### [Exercise prompt]
Please set down every line of the records below exactly, without the pictures.

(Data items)
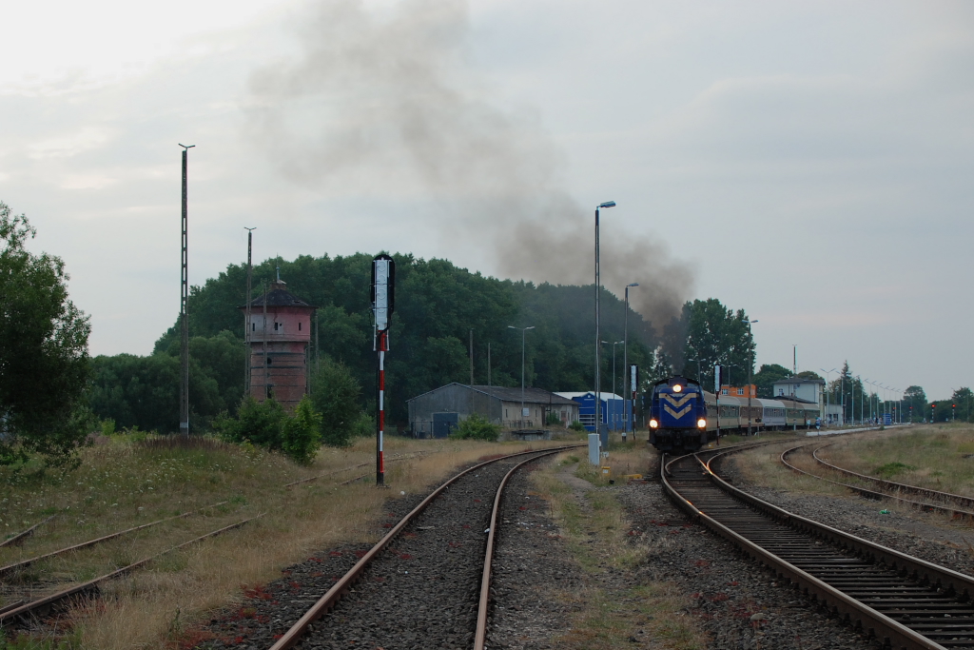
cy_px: 325
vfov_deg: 25.8
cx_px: 487
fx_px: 1421
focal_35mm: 52
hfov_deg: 37.8
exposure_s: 1/160
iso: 500
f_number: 3.5
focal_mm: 35
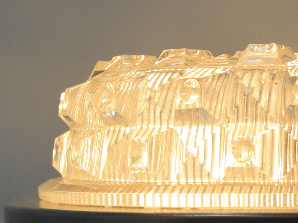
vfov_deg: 11.0
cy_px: 203
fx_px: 1153
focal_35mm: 134
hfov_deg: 14.0
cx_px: 405
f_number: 9
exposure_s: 1/100
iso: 1600
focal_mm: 30
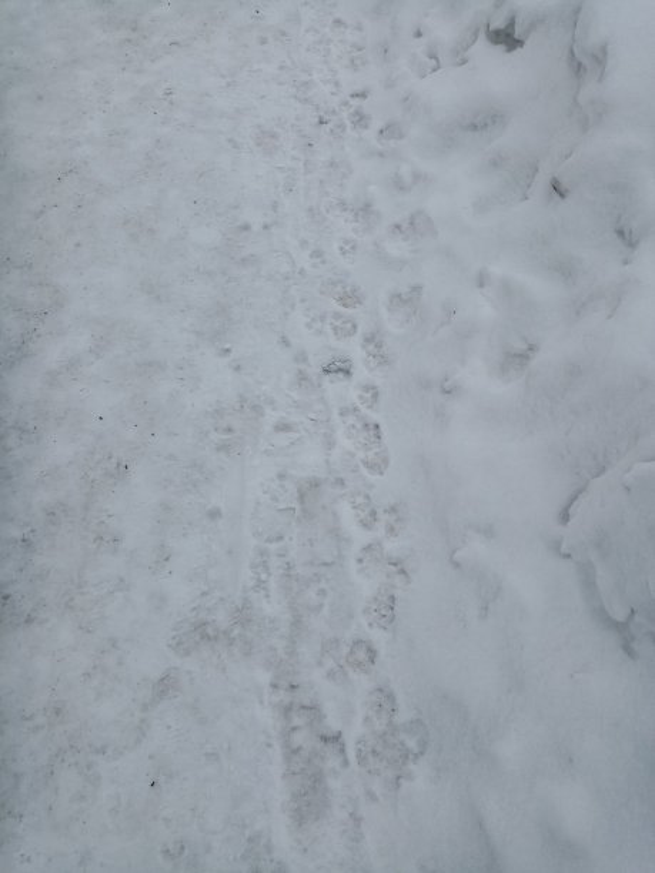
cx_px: 328
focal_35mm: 26
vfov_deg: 67.3
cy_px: 436
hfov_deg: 53.1
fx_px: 656
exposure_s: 1/2252
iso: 115
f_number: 1.8
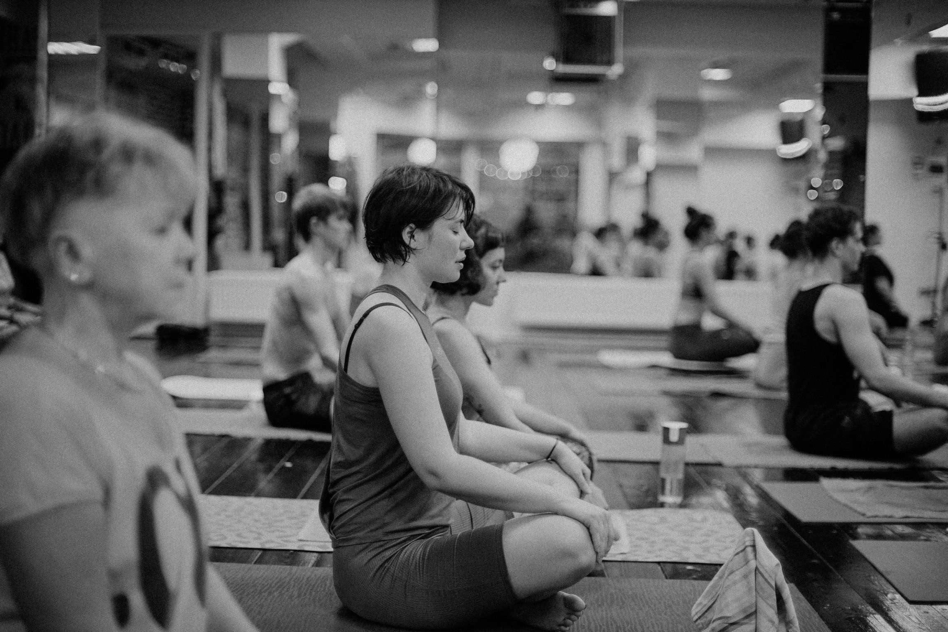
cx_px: 474
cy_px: 316
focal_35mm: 50
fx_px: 1317
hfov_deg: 39.6
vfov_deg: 27.0
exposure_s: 1/40
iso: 100
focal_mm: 50
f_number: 1.4
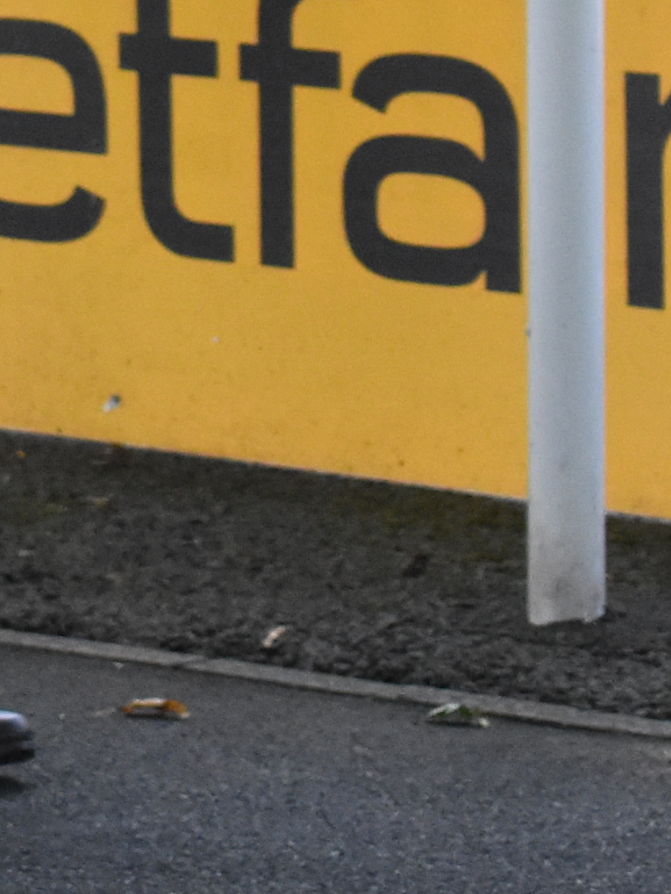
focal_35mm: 436
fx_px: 11259
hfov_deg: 3.3
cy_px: -652
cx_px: -1466
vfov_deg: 4.5
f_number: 5.6
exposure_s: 1/500
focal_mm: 55
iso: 2200
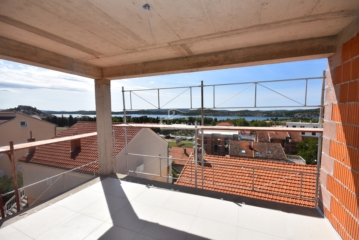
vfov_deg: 77.3
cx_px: 180
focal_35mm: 15
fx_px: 150
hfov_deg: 100.4
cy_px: 120
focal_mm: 10
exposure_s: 1/250
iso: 100
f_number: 10
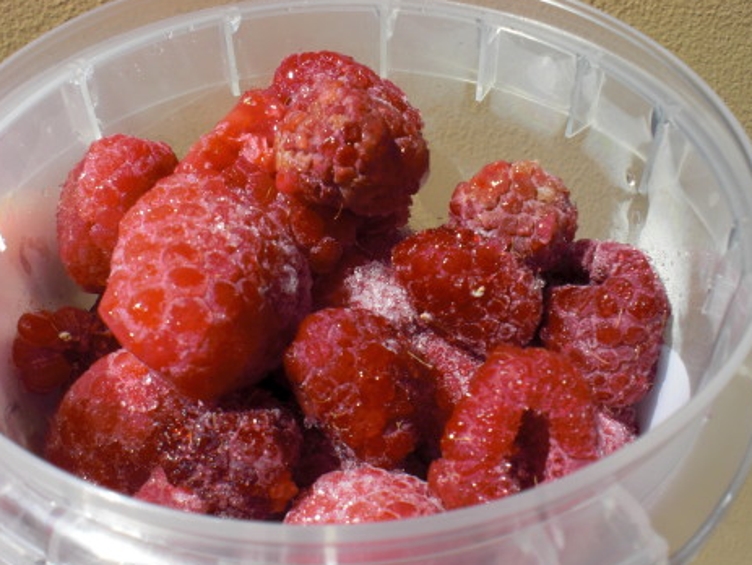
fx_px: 891
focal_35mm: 41
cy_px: 295
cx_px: 372
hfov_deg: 45.7
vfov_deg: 35.2
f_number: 5.6
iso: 64
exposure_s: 1/400
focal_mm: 6.3
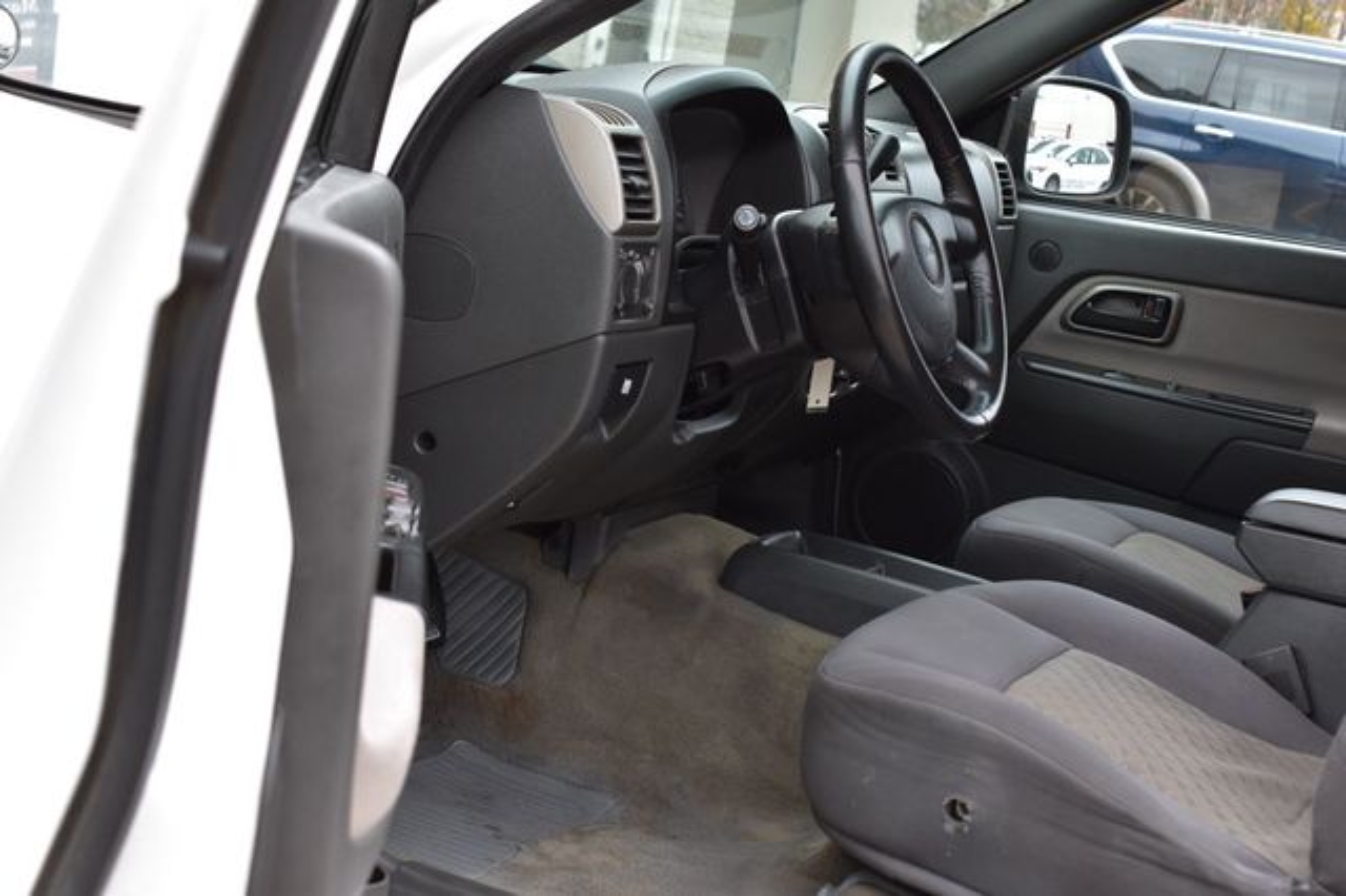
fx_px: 2242
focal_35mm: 60
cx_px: 673
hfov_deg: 33.4
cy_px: 448
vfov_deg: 22.6
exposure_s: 1/50
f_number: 7.1
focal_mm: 40
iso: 400
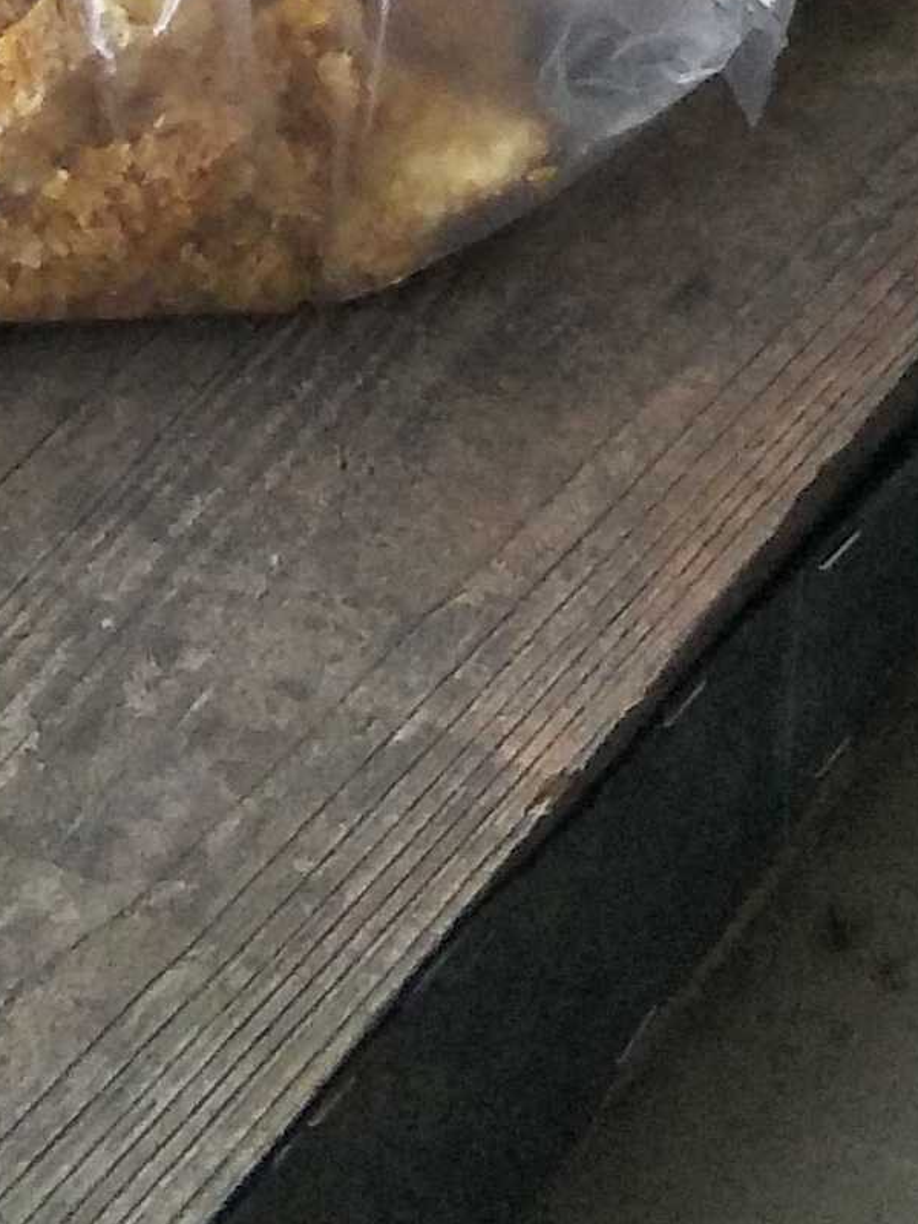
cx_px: -386
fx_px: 4488
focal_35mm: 127
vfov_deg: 13.1
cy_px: -1365
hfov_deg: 11.3
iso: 158
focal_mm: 3.79
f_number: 1.7
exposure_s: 1/33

### [Written response]
cy_px: 325
vfov_deg: 25.8
cx_px: 487
fx_px: 1421
focal_35mm: 52
hfov_deg: 37.8
exposure_s: 1/160
iso: 500
f_number: 3.5
focal_mm: 35
vfov_deg: 11.0
cy_px: 203
fx_px: 1153
focal_35mm: 134
hfov_deg: 14.0
cx_px: 405
f_number: 9
exposure_s: 1/100
iso: 1600
focal_mm: 30
cx_px: 328
focal_35mm: 26
vfov_deg: 67.3
cy_px: 436
hfov_deg: 53.1
fx_px: 656
exposure_s: 1/2252
iso: 115
f_number: 1.8
cx_px: 474
cy_px: 316
focal_35mm: 50
fx_px: 1317
hfov_deg: 39.6
vfov_deg: 27.0
exposure_s: 1/40
iso: 100
focal_mm: 50
f_number: 1.4
focal_35mm: 436
fx_px: 11259
hfov_deg: 3.3
cy_px: -652
cx_px: -1466
vfov_deg: 4.5
f_number: 5.6
exposure_s: 1/500
focal_mm: 55
iso: 2200
vfov_deg: 77.3
cx_px: 180
focal_35mm: 15
fx_px: 150
hfov_deg: 100.4
cy_px: 120
focal_mm: 10
exposure_s: 1/250
iso: 100
f_number: 10
fx_px: 891
focal_35mm: 41
cy_px: 295
cx_px: 372
hfov_deg: 45.7
vfov_deg: 35.2
f_number: 5.6
iso: 64
exposure_s: 1/400
focal_mm: 6.3
fx_px: 2242
focal_35mm: 60
cx_px: 673
hfov_deg: 33.4
cy_px: 448
vfov_deg: 22.6
exposure_s: 1/50
f_number: 7.1
focal_mm: 40
iso: 400
cx_px: -386
fx_px: 4488
focal_35mm: 127
vfov_deg: 13.1
cy_px: -1365
hfov_deg: 11.3
iso: 158
focal_mm: 3.79
f_number: 1.7
exposure_s: 1/33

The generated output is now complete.